So for the last month or so I’ve been working on some WebGL samples. Today they finally went public. Here they are:
This one shows up to 96100 blades of grass with a depth of field effect. It’s pretty much all on the GPU.
This was the first one I made actually. I didn’t have any artists so it’s all programmer art. The skybox/cubemap is from the maps team and it’s taken in the lobby of the Computer History Museum. This one also has ray traced refraction through the tank added by Al Patrick.
To run them you’ll need a browser that supports the WebGL standard. Or should I say, any standards compliant browser? Currently that’s the Chrome Canary Build on Windows or the top of tree version on OSX or Linux, Minefield/Firefox 4.0b6 or newer or the latest version of Webkit. Many of these browsers require configuration to turn on WebGL support. There are a few notes here. Note that all of these versions of these browsers are highly unstable as of 2010/09/15 and are still works in progress. Hopefully sometime relatively soon WebGL will be in the release versions of these browsers.
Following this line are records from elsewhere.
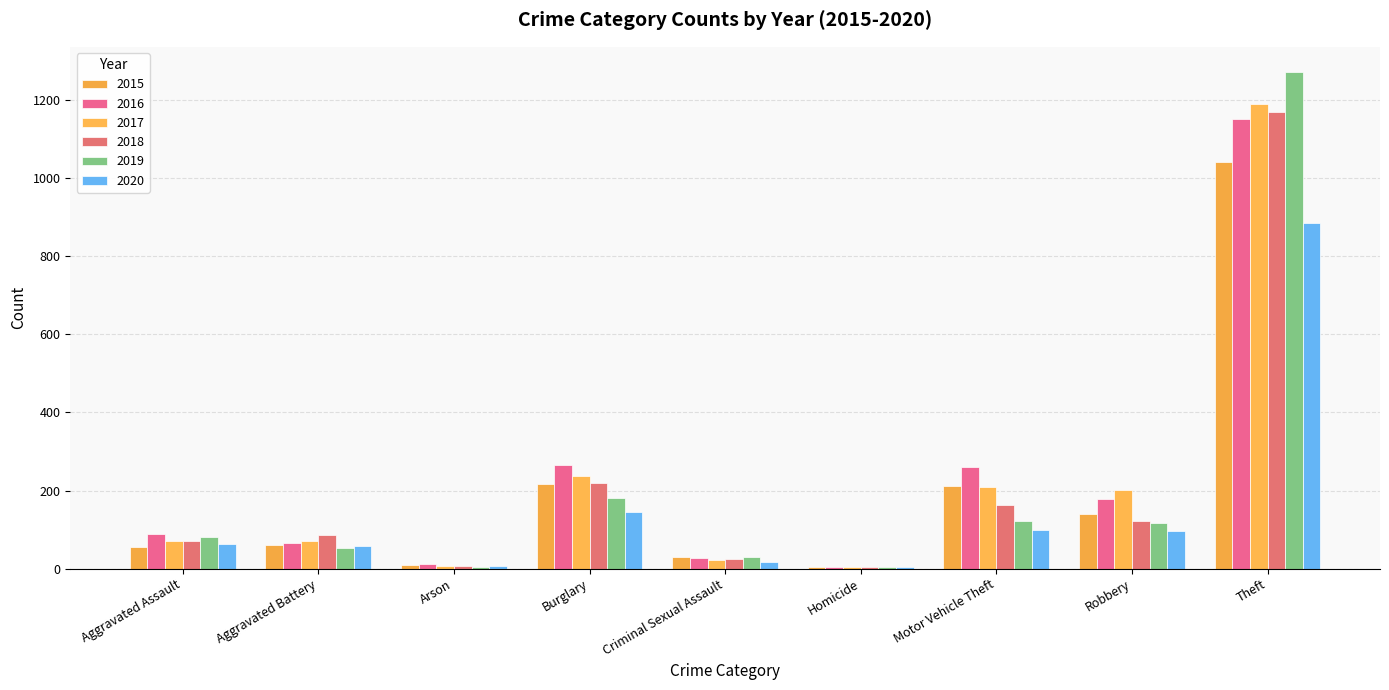

Reading right to left, what are all the values shown in this chart?

2015: Theft=1041	Robbery=139	Motor Vehicle Theft=212	Homicide=5	Criminal Sexual Assault=29	Burglary=216	Arson=10	Aggravated Battery=60	Aggravated Assault=56
2016: Theft=1151	Robbery=178	Motor Vehicle Theft=259	Homicide=4	Criminal Sexual Assault=26	Burglary=266	Arson=12	Aggravated Battery=66	Aggravated Assault=88
2017: Theft=1188	Robbery=202	Motor Vehicle Theft=208	Homicide=4	Criminal Sexual Assault=22	Burglary=237	Arson=7	Aggravated Battery=71	Aggravated Assault=72
2018: Theft=1170	Robbery=121	Motor Vehicle Theft=163	Homicide=4	Criminal Sexual Assault=24	Burglary=218	Arson=7	Aggravated Battery=86	Aggravated Assault=72
2019: Theft=1272	Robbery=116	Motor Vehicle Theft=123	Homicide=4	Criminal Sexual Assault=31	Burglary=182	Arson=5	Aggravated Battery=53	Aggravated Assault=80
2020: Theft=884	Robbery=97	Motor Vehicle Theft=99	Homicide=5	Criminal Sexual Assault=16	Burglary=146	Arson=7	Aggravated Battery=57	Aggravated Assault=62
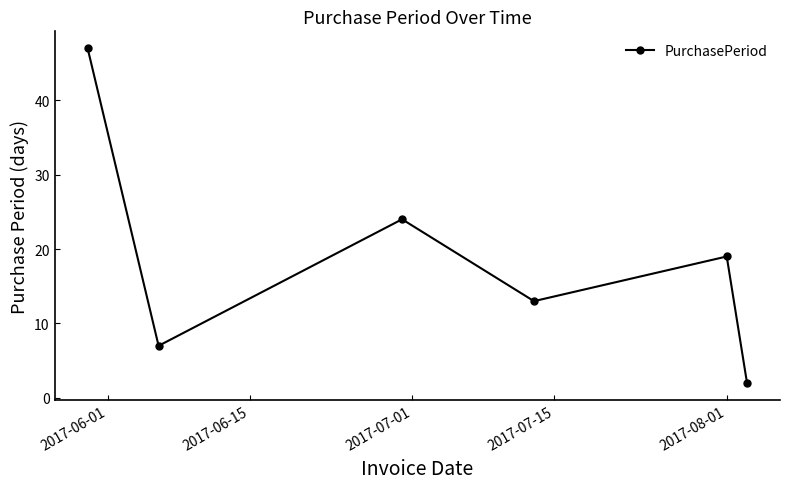

What is the value of the 1st point from the left?

47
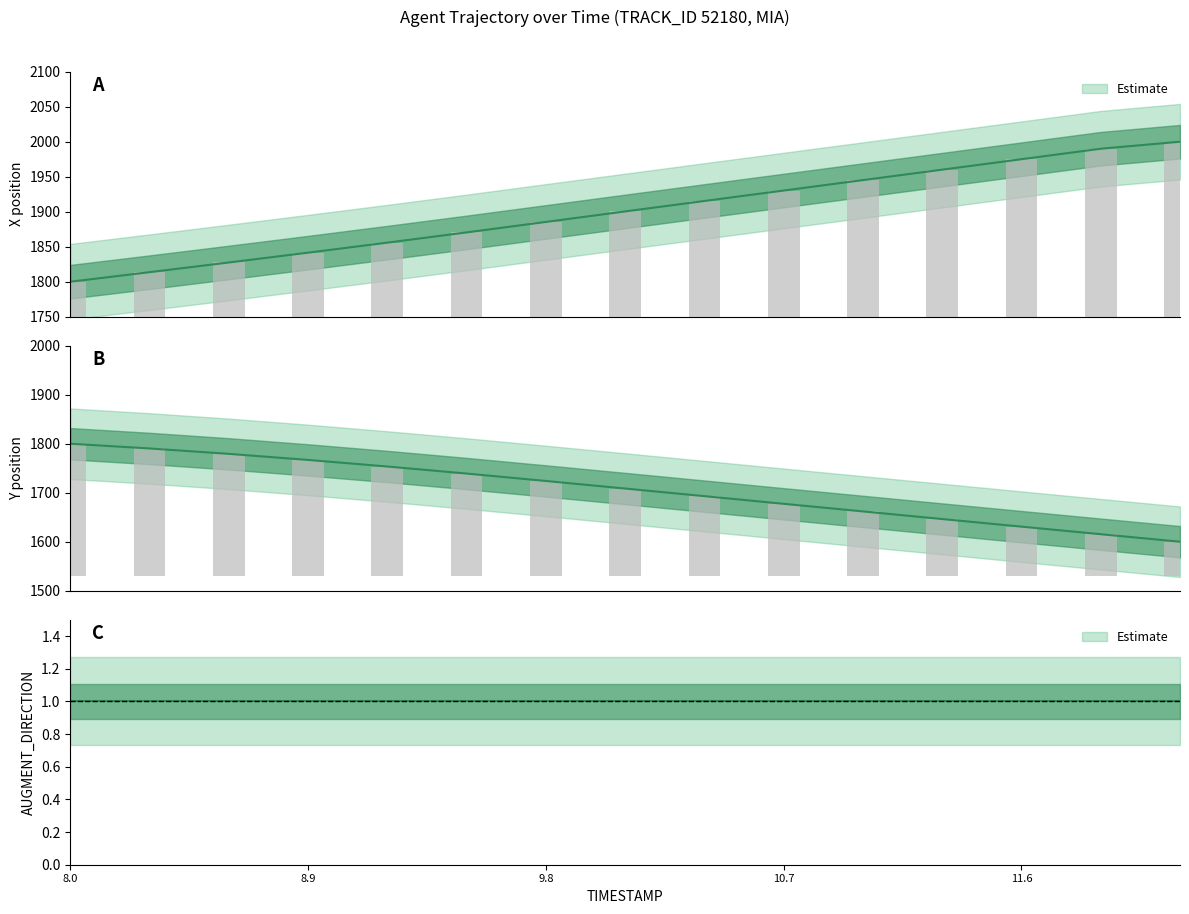

Which series has the largest total across all categories?

X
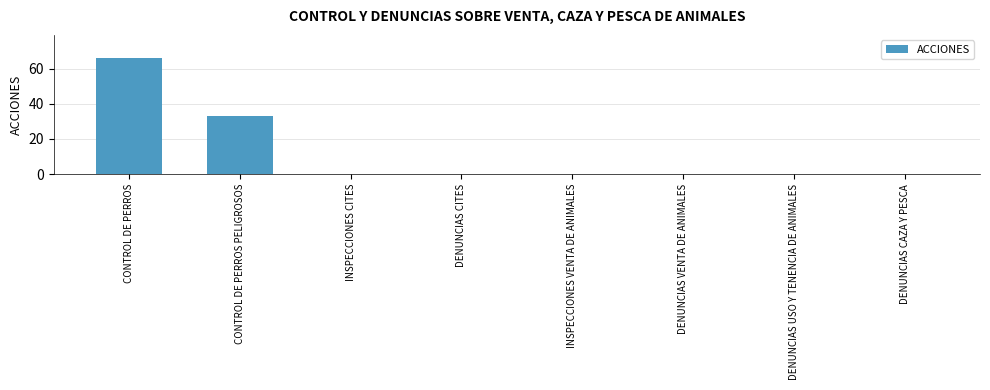

Reading right to left, transcribe all the data shown in this chart.

DENUNCIAS CAZA Y PESCA=0	DENUNCIAS USO Y TENENCIA DE ANIMALES=0	DENUNCIAS VENTA DE ANIMALES=0	INSPECCIONES VENTA DE ANIMALES=0	DENUNCIAS CITES=0	INSPECCIONES CITES=0	CONTROL DE PERROS PELIGROSOS=33	CONTROL DE PERROS=66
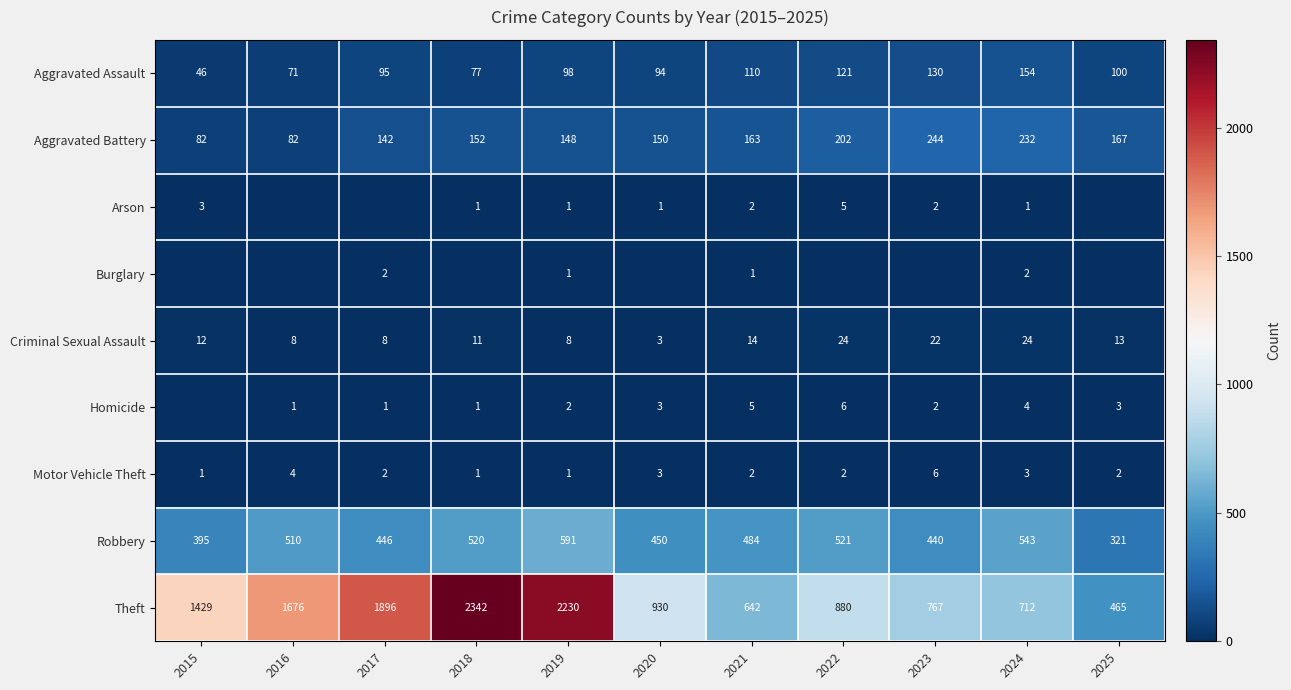

Is the value of Aggravated Battery at 2023 greater than the value of Robbery at 2021?

No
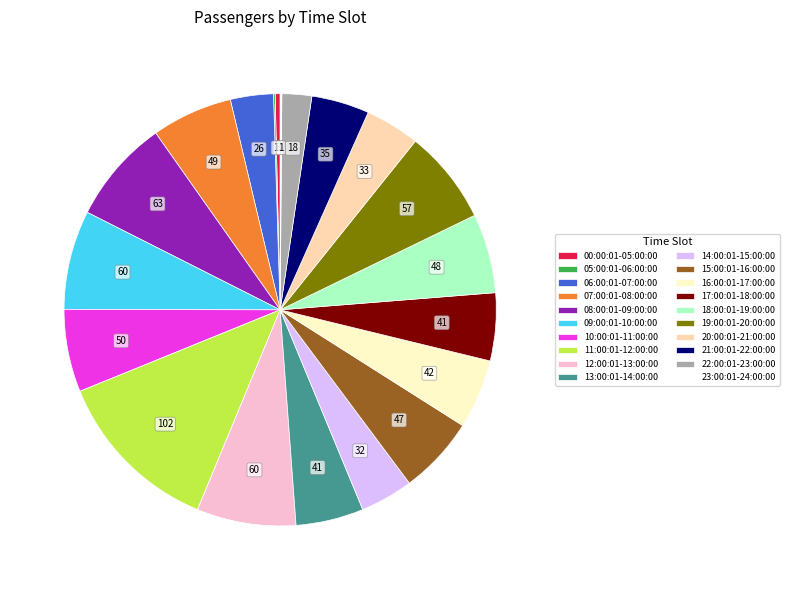

Is there any slice that represents more than half of the pie?

No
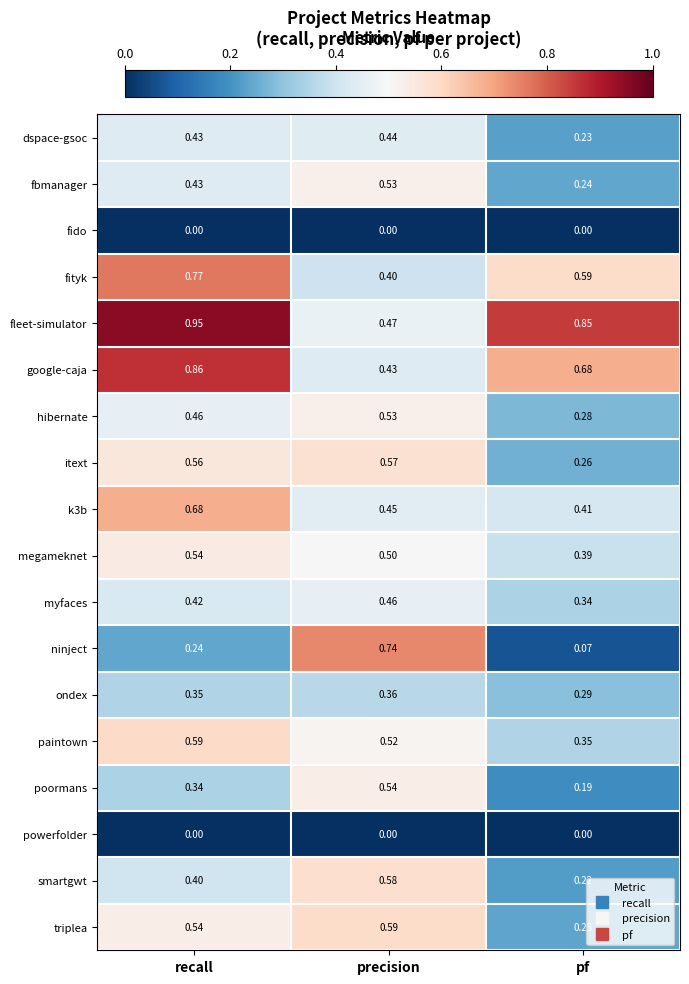

Which category has the highest value across all series?

recall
The performance of the various browsers varies widely and of course it also depends on your computer and GPU. On my home PC in Chrome Canary I get 60 frames per second in most of the demos regardless of settings. On the other hand with my 3yr old notebook with Intel 945 integrated graphics the performance is much worse. 10-20 frames per second at best. I hope the need to run these kinds of apps will spur a lot of competition and improvement in the speed of various browsers. Up until now the speed of browsers was important but running gmail, google maps or facebook fast is a far lower bar than running web apps like these. On those sites if the browser takes a second to update it’s no big deal. Apps like these though need to update at 60 frames per second if possible and without major increases in speed from all the browsers that’s not going to happen.
Note that all of the demos are open source. You can get the source here. There’s a library inside called tdl for ThreeD Library. I believe it’s a lot lower level than something like SpiderGL, GLGE or O3D and not nearly as full featured but it’s possibly better suited to getting the most speed out of WebGL.